In the data that follows, give the number of lines containing the word "Left". Offer no additional comment.

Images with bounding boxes
++++++++++++++++++++

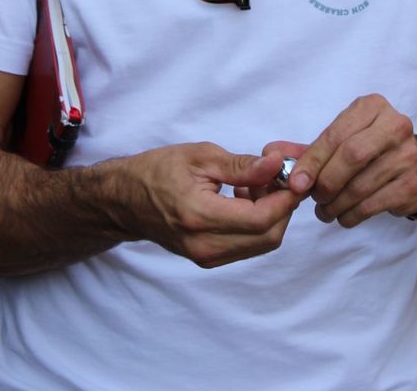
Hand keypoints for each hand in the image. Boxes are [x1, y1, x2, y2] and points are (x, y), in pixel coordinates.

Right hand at [118, 143, 300, 267]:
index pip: (262, 219)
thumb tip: (278, 165)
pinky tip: (243, 199)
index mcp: (200, 216)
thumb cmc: (156, 171)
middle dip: (283, 206)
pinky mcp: (207, 260)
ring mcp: (205, 257)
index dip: (286, 198)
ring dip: (271, 214)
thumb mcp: (200, 157)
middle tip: (277, 176)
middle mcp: (204, 245)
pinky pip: (247, 246)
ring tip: (256, 185)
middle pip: (269, 236)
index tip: (293, 175)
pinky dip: (257, 224)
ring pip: (262, 244)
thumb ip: (242, 165)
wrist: (123, 200)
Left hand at [285, 94, 416, 227]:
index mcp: (372, 107)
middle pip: (351, 156)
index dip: (311, 161)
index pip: (335, 135)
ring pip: (361, 184)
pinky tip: (343, 216)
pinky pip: (372, 204)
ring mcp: (407, 155)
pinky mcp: (412, 184)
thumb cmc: (370, 152)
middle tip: (313, 198)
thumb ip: (306, 149)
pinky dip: (351, 215)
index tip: (294, 183)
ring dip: (335, 204)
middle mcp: (395, 125)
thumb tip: (269, 153)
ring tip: (324, 211)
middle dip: (325, 182)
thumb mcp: (340, 142)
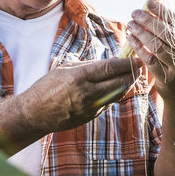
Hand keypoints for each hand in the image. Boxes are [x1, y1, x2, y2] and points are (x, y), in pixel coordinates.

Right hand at [19, 57, 138, 133]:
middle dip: (132, 74)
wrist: (35, 113)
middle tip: (139, 67)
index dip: (127, 63)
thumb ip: (89, 66)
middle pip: (120, 82)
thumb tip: (110, 62)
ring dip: (127, 84)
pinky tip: (117, 86)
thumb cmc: (47, 86)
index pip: (110, 68)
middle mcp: (87, 93)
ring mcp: (90, 107)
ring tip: (131, 76)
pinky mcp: (91, 116)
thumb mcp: (65, 69)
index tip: (137, 59)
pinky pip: (109, 102)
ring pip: (118, 94)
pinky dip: (115, 93)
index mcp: (79, 77)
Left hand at [125, 0, 174, 108]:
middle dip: (149, 21)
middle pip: (167, 33)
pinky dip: (139, 48)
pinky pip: (149, 59)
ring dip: (141, 33)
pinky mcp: (167, 78)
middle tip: (135, 13)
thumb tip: (157, 9)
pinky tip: (131, 39)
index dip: (163, 11)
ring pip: (157, 45)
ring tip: (131, 24)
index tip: (149, 3)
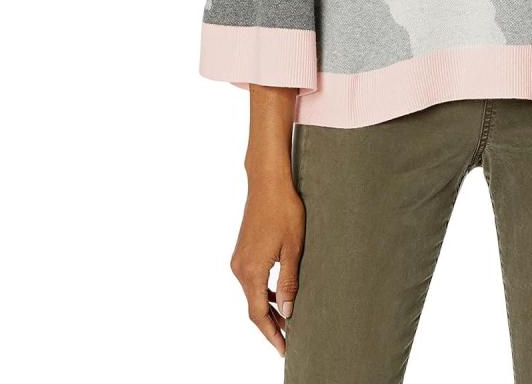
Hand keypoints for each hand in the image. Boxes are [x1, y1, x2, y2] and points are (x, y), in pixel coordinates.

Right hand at [230, 173, 304, 354]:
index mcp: (251, 271)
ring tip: (287, 319)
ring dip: (268, 307)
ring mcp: (238, 259)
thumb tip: (288, 312)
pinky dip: (264, 291)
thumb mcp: (293, 249)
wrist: (268, 183)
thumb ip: (289, 282)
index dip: (272, 334)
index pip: (259, 314)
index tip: (284, 349)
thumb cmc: (284, 212)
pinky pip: (251, 279)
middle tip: (288, 339)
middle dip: (270, 324)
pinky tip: (278, 292)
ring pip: (252, 293)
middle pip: (253, 306)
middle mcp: (239, 269)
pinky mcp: (242, 251)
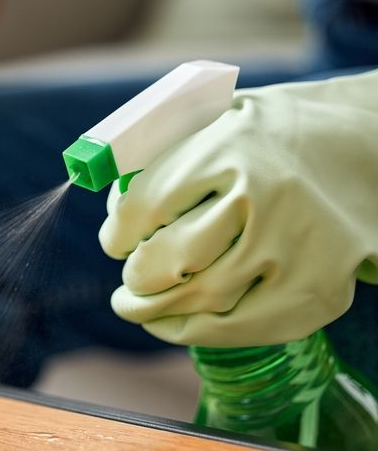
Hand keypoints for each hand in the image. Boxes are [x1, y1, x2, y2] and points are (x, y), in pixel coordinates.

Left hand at [100, 71, 377, 345]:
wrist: (369, 145)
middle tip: (129, 280)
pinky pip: (240, 328)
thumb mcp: (215, 118)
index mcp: (229, 146)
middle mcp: (263, 197)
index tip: (115, 242)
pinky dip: (192, 332)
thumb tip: (100, 191)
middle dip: (136, 277)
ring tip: (136, 304)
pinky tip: (171, 322)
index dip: (118, 234)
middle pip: (169, 260)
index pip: (143, 207)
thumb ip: (158, 151)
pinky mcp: (317, 289)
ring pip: (201, 299)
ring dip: (154, 310)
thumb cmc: (271, 136)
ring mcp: (294, 247)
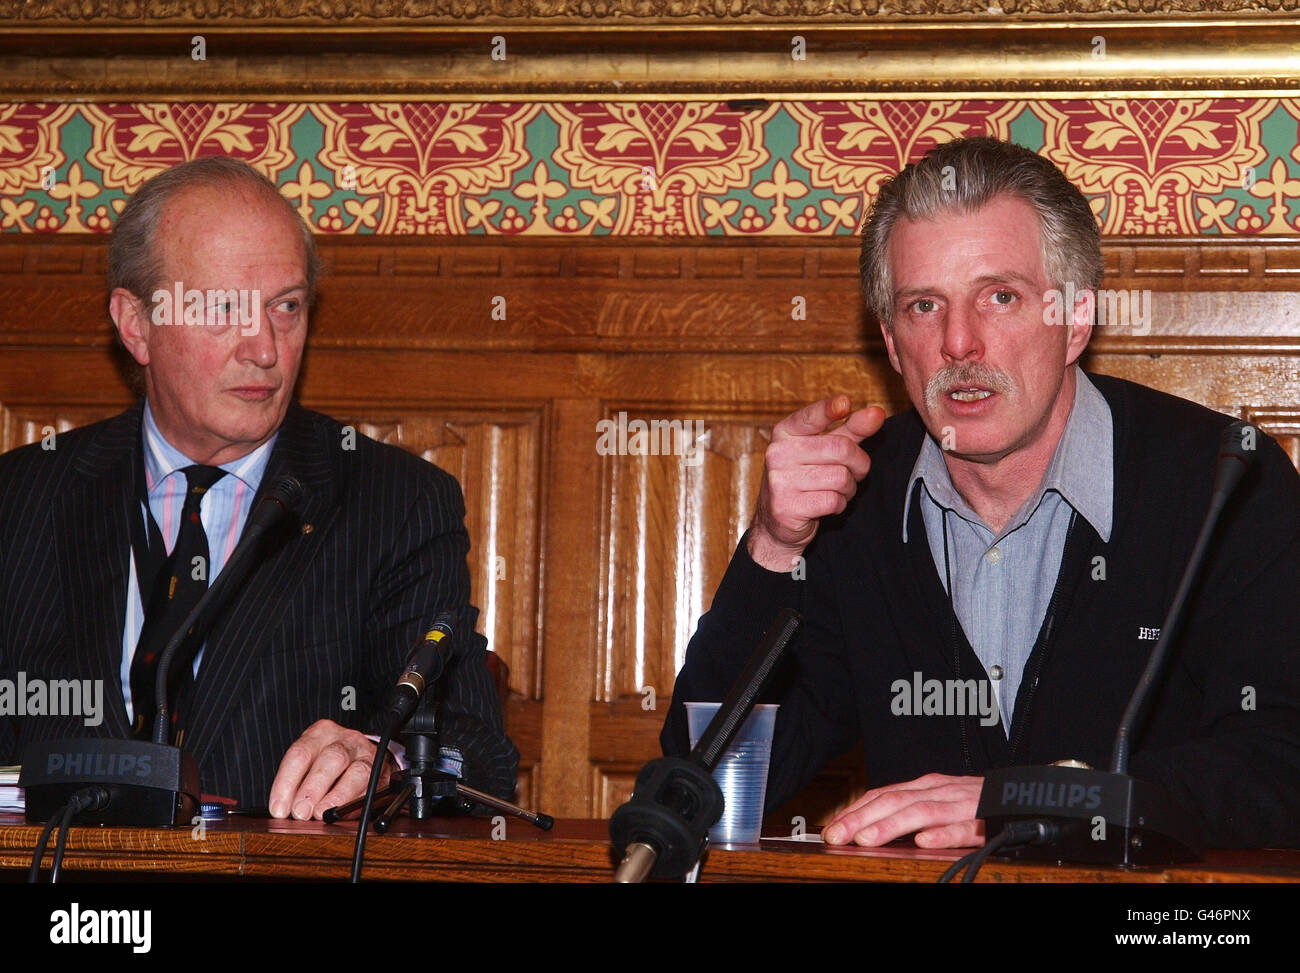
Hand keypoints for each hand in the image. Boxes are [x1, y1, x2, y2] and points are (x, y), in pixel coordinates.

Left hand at [268, 719, 394, 820]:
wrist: (364, 754)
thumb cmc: (328, 762)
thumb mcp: (309, 761)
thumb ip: (296, 782)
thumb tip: (283, 811)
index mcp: (321, 733)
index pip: (300, 753)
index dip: (286, 783)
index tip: (279, 808)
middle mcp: (346, 740)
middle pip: (331, 759)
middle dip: (313, 788)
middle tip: (300, 812)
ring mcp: (367, 755)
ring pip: (357, 772)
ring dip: (338, 796)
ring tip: (323, 814)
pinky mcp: (383, 773)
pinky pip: (373, 788)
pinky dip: (357, 804)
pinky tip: (344, 815)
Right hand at [748, 395, 884, 570]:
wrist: (777, 523)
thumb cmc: (806, 479)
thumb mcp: (825, 450)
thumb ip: (851, 430)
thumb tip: (877, 413)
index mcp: (785, 433)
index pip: (811, 416)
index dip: (829, 409)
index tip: (845, 403)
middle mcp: (778, 453)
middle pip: (841, 448)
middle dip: (859, 463)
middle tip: (856, 472)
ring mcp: (779, 481)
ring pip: (841, 477)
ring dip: (849, 487)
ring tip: (836, 490)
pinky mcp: (786, 507)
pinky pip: (833, 500)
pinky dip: (839, 504)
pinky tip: (827, 504)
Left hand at [822, 773, 985, 848]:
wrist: (1023, 791)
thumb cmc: (974, 802)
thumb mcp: (938, 800)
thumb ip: (908, 810)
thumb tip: (868, 827)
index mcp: (925, 786)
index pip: (882, 795)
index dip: (856, 811)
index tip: (832, 828)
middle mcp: (938, 791)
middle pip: (894, 802)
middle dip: (862, 819)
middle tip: (837, 835)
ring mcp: (960, 805)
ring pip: (921, 812)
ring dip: (891, 826)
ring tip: (867, 839)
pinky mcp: (985, 821)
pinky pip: (962, 828)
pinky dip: (942, 834)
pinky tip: (923, 842)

++++++++++++++++++++

### [Your solution]
5